Generative structured normalizing flow Gaussian processes applied to spectroscopic data
This work addresses uncertainty quantification in high-dimensional scientific data, such as spectroscopy, which is critical for applications like planetary exploration, but it appears incremental as it combines existing methods (normalizing flows and Gaussian processes) for a specific domain.
The authors tackled the problem of mapping inputs to structured, high-dimensional outputs with uncertainty quantification, particularly for limited training data in physical sciences, by proposing a generative model combining structured conditional normalizing flows and Gaussian process regression, and demonstrated it on spectroscopic data from Mars rover Curiosity to generate realistic spectra and quantify uncertainty in chemical compositions.

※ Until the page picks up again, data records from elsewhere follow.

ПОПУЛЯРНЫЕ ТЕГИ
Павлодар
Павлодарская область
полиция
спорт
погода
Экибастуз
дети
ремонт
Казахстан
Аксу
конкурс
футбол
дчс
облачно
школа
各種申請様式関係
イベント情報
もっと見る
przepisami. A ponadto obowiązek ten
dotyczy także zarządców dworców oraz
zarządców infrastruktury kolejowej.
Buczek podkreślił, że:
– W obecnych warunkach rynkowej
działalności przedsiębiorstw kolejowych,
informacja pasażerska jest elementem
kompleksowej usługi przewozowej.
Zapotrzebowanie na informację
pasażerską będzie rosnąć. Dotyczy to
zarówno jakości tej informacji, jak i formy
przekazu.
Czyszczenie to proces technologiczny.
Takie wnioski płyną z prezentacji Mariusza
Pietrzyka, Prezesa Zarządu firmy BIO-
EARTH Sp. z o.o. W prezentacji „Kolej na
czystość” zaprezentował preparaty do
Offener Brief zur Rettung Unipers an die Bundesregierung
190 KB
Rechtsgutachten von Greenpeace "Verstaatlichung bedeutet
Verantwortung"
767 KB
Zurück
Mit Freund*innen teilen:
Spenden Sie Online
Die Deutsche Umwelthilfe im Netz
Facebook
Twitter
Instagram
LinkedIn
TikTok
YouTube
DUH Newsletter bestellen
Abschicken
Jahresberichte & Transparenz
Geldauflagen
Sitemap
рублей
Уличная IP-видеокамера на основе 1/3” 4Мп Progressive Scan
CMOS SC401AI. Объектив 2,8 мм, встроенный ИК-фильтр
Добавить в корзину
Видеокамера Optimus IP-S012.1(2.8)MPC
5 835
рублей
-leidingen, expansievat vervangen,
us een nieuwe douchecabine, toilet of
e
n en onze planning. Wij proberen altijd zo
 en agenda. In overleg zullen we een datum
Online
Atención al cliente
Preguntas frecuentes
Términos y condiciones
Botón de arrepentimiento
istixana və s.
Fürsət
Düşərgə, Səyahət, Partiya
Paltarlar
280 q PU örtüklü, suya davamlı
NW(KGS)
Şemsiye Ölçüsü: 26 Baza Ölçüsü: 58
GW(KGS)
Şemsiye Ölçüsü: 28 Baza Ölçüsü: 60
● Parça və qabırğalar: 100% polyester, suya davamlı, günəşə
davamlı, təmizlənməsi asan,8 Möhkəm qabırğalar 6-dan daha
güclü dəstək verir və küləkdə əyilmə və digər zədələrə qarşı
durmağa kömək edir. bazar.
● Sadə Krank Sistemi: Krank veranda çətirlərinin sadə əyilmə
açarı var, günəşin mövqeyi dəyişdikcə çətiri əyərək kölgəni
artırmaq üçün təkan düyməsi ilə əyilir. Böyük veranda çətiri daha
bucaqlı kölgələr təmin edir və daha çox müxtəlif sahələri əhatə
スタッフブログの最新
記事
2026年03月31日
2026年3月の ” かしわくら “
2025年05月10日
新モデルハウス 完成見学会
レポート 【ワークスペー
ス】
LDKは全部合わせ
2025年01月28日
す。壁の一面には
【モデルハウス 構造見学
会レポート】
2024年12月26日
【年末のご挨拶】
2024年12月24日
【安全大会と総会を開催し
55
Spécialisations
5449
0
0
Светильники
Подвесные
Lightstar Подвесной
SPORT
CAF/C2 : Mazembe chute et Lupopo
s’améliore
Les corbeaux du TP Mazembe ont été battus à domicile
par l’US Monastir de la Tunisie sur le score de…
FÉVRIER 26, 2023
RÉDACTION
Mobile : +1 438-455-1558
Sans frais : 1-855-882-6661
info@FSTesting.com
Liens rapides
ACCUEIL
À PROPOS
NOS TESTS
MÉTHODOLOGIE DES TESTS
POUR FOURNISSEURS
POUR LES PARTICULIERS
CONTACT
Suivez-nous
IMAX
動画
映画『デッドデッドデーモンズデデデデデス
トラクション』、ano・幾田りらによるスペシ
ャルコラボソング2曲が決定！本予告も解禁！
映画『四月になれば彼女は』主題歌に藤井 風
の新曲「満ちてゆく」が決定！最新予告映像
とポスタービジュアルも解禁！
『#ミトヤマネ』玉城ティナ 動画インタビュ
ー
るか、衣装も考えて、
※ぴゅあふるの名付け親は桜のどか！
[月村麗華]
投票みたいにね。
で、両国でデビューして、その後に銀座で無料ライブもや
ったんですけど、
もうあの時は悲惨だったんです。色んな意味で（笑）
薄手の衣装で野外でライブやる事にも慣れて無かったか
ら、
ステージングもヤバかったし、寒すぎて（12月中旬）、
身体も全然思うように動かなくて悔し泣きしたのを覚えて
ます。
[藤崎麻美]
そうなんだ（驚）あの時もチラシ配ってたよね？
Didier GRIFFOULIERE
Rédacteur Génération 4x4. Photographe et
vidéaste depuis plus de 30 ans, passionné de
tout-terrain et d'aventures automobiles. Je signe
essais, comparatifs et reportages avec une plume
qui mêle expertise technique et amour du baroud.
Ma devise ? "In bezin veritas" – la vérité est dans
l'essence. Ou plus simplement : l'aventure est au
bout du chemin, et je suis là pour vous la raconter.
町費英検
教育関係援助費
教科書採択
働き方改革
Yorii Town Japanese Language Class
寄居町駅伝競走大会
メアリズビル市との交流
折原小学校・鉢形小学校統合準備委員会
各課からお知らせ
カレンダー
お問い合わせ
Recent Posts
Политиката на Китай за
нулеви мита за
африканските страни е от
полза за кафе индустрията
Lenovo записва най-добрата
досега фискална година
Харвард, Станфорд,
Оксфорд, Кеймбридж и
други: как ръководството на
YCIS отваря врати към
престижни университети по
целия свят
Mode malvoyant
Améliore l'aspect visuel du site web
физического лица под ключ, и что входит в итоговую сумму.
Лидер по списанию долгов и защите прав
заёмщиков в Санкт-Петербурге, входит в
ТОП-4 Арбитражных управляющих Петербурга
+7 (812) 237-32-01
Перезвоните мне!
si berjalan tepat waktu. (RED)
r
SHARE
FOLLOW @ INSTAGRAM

In this work, we propose a novel generative model for mapping inputs to structured, high-dimensional outputs using structured conditional normalizing flows and Gaussian process regression. The model is motivated by the need to characterize uncertainty in the input/output relationship when making inferences on new data. In particular, in the physical sciences, limited training data may not adequately characterize future observed data; it is critical that models adequately indicate uncertainty, particularly when they may be asked to extrapolate. In our proposed model, structured conditional normalizing flows provide parsimonious latent representations that relate to the inputs through a Gaussian process, providing exact likelihood calculations and uncertainty that naturally increases away from the training data inputs. We demonstrate the methodology on laser-induced breakdown spectroscopy data from the ChemCam instrument onboard the Mars rover Curiosity. ChemCam was designed to recover the chemical composition of rock and soil samples by measuring the spectral properties of plasma atomic emissions induced by a laser pulse. We show that our model can generate realistic spectra conditional on a given chemical composition and that we can use the model to perform uncertainty quantification of chemical compositions for new observed spectra. Based on our results, we anticipate that our proposed modeling approach may be useful in other scientific domains with high-dimensional, complex structure where it is important to quantify predictive uncertainty.